Exercise details →
Transcribe the data exactly, everything from the start down to the line containing "collection date as typed: 19 Oct 1919", both ends included.

Dataset →
## start

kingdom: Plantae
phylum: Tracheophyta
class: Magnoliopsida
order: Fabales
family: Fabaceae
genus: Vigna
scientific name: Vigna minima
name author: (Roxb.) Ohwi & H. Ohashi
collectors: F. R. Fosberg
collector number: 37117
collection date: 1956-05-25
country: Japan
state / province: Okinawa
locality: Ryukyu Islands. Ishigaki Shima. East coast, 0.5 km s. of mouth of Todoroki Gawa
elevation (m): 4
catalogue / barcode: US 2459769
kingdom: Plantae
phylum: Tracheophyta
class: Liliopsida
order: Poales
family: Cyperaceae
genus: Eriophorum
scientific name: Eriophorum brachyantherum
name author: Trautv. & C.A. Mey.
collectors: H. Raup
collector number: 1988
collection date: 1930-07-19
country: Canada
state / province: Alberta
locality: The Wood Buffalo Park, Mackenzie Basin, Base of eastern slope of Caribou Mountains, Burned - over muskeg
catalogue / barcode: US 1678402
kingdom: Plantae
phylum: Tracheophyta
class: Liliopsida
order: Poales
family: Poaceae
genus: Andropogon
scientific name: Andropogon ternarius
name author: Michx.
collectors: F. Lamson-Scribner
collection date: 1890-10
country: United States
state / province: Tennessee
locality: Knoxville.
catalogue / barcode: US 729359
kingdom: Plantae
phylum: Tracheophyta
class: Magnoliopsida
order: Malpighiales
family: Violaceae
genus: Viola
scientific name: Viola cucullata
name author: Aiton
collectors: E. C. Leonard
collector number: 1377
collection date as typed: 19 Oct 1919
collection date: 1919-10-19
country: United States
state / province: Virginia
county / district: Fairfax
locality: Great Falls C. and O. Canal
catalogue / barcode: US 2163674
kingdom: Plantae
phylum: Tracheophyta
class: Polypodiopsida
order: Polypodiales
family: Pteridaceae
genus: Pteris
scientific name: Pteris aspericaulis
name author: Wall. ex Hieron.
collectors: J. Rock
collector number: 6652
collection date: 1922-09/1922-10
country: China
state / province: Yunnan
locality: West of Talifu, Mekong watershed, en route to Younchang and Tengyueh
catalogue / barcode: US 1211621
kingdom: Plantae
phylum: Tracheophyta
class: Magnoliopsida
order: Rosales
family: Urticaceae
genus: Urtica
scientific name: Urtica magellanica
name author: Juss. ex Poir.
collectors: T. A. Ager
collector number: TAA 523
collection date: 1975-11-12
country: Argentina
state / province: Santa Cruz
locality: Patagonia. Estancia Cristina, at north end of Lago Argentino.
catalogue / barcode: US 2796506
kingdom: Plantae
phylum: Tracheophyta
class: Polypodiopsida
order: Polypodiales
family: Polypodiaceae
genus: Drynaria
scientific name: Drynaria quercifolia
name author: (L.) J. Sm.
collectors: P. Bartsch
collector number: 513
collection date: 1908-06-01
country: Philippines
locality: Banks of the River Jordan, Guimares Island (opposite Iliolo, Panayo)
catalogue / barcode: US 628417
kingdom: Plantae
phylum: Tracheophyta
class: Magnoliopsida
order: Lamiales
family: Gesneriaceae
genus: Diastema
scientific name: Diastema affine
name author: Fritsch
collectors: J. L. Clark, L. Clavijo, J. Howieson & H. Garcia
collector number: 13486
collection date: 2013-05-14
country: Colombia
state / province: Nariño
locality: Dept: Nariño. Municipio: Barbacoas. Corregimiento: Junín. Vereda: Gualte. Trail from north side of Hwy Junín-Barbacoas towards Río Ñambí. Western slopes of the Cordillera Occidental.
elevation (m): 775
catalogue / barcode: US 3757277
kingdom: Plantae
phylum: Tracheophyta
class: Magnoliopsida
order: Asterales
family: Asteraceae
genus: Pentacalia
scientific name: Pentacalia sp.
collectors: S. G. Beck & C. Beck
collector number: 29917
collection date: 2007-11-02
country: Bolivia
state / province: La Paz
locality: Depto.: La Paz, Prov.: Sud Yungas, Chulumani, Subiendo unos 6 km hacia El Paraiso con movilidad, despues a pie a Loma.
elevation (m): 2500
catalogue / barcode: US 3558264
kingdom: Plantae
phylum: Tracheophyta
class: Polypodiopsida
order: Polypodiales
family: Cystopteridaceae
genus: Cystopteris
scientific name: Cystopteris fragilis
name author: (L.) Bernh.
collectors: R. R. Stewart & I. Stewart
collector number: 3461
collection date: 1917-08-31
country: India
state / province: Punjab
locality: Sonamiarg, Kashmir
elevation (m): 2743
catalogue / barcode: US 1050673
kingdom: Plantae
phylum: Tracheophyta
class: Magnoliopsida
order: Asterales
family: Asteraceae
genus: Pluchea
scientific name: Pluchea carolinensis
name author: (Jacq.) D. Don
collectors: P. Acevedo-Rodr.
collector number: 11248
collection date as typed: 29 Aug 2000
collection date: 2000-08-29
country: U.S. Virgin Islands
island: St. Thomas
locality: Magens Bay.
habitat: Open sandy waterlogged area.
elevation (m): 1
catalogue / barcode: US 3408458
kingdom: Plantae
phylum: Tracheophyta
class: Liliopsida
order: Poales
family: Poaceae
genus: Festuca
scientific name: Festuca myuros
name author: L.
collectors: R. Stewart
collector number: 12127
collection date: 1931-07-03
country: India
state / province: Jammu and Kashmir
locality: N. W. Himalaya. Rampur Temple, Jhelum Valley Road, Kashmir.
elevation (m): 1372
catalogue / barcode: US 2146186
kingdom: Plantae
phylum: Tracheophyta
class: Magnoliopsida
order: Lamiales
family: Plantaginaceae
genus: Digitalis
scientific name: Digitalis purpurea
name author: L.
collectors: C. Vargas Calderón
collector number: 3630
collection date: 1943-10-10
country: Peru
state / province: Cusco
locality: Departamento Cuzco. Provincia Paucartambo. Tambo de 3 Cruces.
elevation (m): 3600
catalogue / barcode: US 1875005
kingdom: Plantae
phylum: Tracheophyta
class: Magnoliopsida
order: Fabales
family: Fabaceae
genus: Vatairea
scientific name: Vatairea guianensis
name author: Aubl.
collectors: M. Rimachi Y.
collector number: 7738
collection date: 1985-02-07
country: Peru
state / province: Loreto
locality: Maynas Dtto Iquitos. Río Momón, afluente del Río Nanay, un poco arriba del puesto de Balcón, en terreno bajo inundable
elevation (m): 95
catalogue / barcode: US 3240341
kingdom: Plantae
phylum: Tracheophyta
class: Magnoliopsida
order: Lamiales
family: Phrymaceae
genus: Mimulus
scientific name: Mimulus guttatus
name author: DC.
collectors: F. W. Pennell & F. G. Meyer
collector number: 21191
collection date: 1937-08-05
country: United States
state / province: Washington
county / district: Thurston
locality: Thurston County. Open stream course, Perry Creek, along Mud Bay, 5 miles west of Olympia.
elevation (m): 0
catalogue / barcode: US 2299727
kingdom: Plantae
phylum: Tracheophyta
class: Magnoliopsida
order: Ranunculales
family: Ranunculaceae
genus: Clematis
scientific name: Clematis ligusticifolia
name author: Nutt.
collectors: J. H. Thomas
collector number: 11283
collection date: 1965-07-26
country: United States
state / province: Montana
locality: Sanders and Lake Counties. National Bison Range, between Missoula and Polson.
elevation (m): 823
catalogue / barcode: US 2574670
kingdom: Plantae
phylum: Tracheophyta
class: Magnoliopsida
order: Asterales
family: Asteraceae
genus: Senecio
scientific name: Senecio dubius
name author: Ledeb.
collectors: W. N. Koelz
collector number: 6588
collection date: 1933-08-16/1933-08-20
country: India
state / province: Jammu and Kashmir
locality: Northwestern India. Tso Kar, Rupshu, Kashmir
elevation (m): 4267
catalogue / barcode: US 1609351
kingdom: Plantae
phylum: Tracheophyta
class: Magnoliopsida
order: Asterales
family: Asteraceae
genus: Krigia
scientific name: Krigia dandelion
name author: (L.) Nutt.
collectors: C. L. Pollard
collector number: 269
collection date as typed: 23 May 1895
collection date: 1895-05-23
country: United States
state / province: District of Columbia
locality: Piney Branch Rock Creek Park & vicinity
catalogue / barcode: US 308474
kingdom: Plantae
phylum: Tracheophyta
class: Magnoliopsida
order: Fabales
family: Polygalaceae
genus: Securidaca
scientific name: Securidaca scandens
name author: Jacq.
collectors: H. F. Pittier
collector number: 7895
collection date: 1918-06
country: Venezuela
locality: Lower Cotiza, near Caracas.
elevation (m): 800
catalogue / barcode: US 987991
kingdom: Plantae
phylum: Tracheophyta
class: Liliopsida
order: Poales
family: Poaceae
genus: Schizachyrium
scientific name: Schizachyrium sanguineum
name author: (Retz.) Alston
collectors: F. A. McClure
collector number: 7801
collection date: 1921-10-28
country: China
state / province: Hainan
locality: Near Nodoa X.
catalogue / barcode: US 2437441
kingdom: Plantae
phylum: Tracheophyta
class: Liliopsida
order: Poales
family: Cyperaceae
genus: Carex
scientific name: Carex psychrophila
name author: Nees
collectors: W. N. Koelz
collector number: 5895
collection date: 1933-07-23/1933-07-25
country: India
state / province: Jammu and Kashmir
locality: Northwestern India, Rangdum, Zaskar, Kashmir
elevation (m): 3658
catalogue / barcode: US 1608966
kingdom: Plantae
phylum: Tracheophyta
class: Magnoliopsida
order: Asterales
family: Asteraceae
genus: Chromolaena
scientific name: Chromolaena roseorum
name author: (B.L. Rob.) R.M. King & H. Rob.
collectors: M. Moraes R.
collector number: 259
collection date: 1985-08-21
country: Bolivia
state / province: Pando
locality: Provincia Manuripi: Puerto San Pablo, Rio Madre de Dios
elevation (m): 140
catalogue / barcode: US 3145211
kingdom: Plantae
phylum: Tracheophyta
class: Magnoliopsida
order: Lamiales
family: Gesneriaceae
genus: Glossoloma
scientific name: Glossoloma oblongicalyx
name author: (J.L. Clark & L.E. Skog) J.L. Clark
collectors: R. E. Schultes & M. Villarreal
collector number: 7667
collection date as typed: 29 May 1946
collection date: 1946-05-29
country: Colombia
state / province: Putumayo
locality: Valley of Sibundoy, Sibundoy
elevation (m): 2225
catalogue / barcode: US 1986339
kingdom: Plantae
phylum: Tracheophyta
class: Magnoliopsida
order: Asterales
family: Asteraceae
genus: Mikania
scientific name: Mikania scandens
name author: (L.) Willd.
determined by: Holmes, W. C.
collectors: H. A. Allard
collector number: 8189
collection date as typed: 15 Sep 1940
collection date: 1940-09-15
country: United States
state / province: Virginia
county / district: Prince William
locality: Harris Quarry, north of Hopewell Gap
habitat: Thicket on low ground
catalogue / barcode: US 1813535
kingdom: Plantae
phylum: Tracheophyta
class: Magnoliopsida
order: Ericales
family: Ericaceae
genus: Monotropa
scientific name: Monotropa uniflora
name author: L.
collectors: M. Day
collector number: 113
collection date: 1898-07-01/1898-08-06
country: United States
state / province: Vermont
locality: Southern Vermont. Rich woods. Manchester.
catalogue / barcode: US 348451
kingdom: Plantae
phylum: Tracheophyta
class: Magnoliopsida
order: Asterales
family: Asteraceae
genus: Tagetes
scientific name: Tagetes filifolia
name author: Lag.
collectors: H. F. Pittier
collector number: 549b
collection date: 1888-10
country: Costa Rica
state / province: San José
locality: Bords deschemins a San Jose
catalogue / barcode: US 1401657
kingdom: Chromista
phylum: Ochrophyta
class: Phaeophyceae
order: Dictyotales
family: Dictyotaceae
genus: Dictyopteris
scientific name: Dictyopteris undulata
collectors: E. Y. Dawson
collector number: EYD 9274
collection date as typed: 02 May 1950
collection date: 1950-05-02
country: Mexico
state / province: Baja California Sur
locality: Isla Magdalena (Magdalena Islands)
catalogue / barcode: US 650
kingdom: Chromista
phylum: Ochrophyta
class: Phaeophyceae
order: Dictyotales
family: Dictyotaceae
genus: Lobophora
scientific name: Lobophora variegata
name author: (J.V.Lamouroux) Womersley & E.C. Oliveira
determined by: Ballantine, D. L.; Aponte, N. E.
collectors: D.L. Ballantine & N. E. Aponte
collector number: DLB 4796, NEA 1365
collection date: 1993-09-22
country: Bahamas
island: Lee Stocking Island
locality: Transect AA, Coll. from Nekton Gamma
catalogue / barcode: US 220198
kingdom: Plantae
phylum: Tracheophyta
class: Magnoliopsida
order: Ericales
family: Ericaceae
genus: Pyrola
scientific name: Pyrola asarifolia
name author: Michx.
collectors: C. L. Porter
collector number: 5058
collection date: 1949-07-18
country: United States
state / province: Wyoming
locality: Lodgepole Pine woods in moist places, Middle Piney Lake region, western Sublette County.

## end

Full solution →
kingdom: Plantae
phylum: Tracheophyta
class: Magnoliopsida
order: Fabales
family: Fabaceae
genus: Vigna
scientific name: Vigna minima
name author: (Roxb.) Ohwi & H. Ohashi
collectors: F. R. Fosberg
collector number: 37117
collection date: 1956-05-25
country: Japan
state / province: Okinawa
locality: Ryukyu Islands. Ishigaki Shima. East coast, 0.5 km s. of mouth of Todoroki Gawa
elevation (m): 4
catalogue / barcode: US 2459769
kingdom: Plantae
phylum: Tracheophyta
class: Liliopsida
order: Poales
family: Cyperaceae
genus: Eriophorum
scientific name: Eriophorum brachyantherum
name author: Trautv. & C.A. Mey.
collectors: H. Raup
collector number: 1988
collection date: 1930-07-19
country: Canada
state / province: Alberta
locality: The Wood Buffalo Park, Mackenzie Basin, Base of eastern slope of Caribou Mountains, Burned - over muskeg
catalogue / barcode: US 1678402
kingdom: Plantae
phylum: Tracheophyta
class: Liliopsida
order: Poales
family: Poaceae
genus: Andropogon
scientific name: Andropogon ternarius
name author: Michx.
collectors: F. Lamson-Scribner
collection date: 1890-10
country: United States
state / province: Tennessee
locality: Knoxville.
catalogue / barcode: US 729359
kingdom: Plantae
phylum: Tracheophyta
class: Magnoliopsida
order: Malpighiales
family: Violaceae
genus: Viola
scientific name: Viola cucullata
name author: Aiton
collectors: E. C. Leonard
collector number: 1377
collection date as typed: 19 Oct 1919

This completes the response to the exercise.